» Task to complete:
Please restate each entry exactly, without skipping any.

/---

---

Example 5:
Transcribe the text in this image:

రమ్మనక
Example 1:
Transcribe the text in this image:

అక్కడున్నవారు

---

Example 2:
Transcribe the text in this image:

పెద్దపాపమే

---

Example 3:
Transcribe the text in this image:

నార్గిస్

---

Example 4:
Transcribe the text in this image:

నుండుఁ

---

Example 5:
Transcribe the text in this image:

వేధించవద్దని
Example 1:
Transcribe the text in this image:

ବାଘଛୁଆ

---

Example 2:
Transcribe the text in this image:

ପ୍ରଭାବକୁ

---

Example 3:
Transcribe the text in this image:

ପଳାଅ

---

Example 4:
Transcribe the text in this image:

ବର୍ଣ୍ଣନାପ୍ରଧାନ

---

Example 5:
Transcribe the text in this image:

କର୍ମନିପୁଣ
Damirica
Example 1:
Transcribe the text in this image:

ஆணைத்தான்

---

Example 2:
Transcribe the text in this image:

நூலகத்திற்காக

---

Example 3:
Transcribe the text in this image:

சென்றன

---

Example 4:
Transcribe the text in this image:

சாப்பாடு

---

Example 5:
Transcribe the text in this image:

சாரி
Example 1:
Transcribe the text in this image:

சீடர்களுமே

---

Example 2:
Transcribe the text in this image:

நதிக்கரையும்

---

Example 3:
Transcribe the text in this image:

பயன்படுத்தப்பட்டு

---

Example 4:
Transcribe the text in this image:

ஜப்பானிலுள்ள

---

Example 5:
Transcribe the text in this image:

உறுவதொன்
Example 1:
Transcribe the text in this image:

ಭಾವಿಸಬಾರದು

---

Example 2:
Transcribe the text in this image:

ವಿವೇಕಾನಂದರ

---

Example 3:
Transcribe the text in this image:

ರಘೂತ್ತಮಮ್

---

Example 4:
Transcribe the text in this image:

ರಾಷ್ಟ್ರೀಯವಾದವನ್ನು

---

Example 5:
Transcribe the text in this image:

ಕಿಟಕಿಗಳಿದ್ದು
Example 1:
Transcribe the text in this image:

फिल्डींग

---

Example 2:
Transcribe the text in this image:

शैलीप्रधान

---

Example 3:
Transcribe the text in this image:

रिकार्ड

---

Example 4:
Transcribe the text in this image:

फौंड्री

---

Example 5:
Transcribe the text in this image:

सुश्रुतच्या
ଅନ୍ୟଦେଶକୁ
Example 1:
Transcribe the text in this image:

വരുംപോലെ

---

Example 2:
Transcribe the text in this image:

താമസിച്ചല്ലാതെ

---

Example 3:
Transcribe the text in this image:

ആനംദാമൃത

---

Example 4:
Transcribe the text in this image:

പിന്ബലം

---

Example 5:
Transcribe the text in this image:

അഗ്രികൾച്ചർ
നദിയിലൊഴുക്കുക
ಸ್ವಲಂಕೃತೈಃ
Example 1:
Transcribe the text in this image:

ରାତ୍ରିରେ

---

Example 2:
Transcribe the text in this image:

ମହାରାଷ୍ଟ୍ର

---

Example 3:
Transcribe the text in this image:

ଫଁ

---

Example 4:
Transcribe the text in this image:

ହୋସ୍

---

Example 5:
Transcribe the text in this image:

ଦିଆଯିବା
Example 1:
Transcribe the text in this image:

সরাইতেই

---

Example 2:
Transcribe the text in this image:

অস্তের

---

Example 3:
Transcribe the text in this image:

\---

» Response box:
---

Example 5:
Transcribe the text in this image:

రమ్మనక
Example 1:
Transcribe the text in this image:

అక్కడున్నవారు

---

Example 2:
Transcribe the text in this image:

పెద్దపాపమే

---

Example 3:
Transcribe the text in this image:

నార్గిస్

---

Example 4:
Transcribe the text in this image:

నుండుఁ

---

Example 5:
Transcribe the text in this image:

వేధించవద్దని
Example 1:
Transcribe the text in this image:

ବାଘଛୁଆ

---

Example 2:
Transcribe the text in this image:

ପ୍ରଭାବକୁ

---

Example 3:
Transcribe the text in this image:

ପଳାଅ

---

Example 4:
Transcribe the text in this image:

ବର୍ଣ୍ଣନାପ୍ରଧାନ

---

Example 5:
Transcribe the text in this image:

କର୍ମନିପୁଣ
Damirica
Example 1:
Transcribe the text in this image:

ஆணைத்தான்

---

Example 2:
Transcribe the text in this image:

நூலகத்திற்காக

---

Example 3:
Transcribe the text in this image:

சென்றன

---

Example 4:
Transcribe the text in this image:

சாப்பாடு

---

Example 5:
Transcribe the text in this image:

சாரி
Example 1:
Transcribe the text in this image:

சீடர்களுமே

---

Example 2:
Transcribe the text in this image:

நதிக்கரையும்

---

Example 3:
Transcribe the text in this image:

பயன்படுத்தப்பட்டு

---

Example 4:
Transcribe the text in this image:

ஜப்பானிலுள்ள

---

Example 5:
Transcribe the text in this image:

உறுவதொன்
Example 1:
Transcribe the text in this image:

ಭಾವಿಸಬಾರದು

---

Example 2:
Transcribe the text in this image:

ವಿವೇಕಾನಂದರ

---

Example 3:
Transcribe the text in this image:

ರಘೂತ್ತಮಮ್

---

Example 4:
Transcribe the text in this image:

ರಾಷ್ಟ್ರೀಯವಾದವನ್ನು

---

Example 5:
Transcribe the text in this image:

ಕಿಟಕಿಗಳಿದ್ದು
Example 1:
Transcribe the text in this image:

फिल्डींग

---

Example 2:
Transcribe the text in this image:

शैलीप्रधान

---

Example 3:
Transcribe the text in this image:

रिकार्ड

---

Example 4:
Transcribe the text in this image:

फौंड्री

---

Example 5:
Transcribe the text in this image:

सुश्रुतच्या
ଅନ୍ୟଦେଶକୁ
Example 1:
Transcribe the text in this image:

വരുംപോലെ

---

Example 2:
Transcribe the text in this image:

താമസിച്ചല്ലാതെ

---

Example 3:
Transcribe the text in this image:

ആനംദാമൃത

---

Example 4:
Transcribe the text in this image:

പിന്ബലം

---

Example 5:
Transcribe the text in this image:

അഗ്രികൾച്ചർ
നദിയിലൊഴുക്കുക
ಸ್ವಲಂಕೃತೈಃ
Example 1:
Transcribe the text in this image:

ରାତ୍ରିରେ

---

Example 2:
Transcribe the text in this image:

ମହାରାଷ୍ଟ୍ର

---

Example 3:
Transcribe the text in this image:

ଫଁ

---

Example 4:
Transcribe the text in this image:

ହୋସ୍

---

Example 5:
Transcribe the text in this image:

ଦିଆଯିବା
Example 1:
Transcribe the text in this image:

সরাইতেই

---

Example 2:
Transcribe the text in this image:

অস্তের

---

Example 3:
Transcribe the text in this image:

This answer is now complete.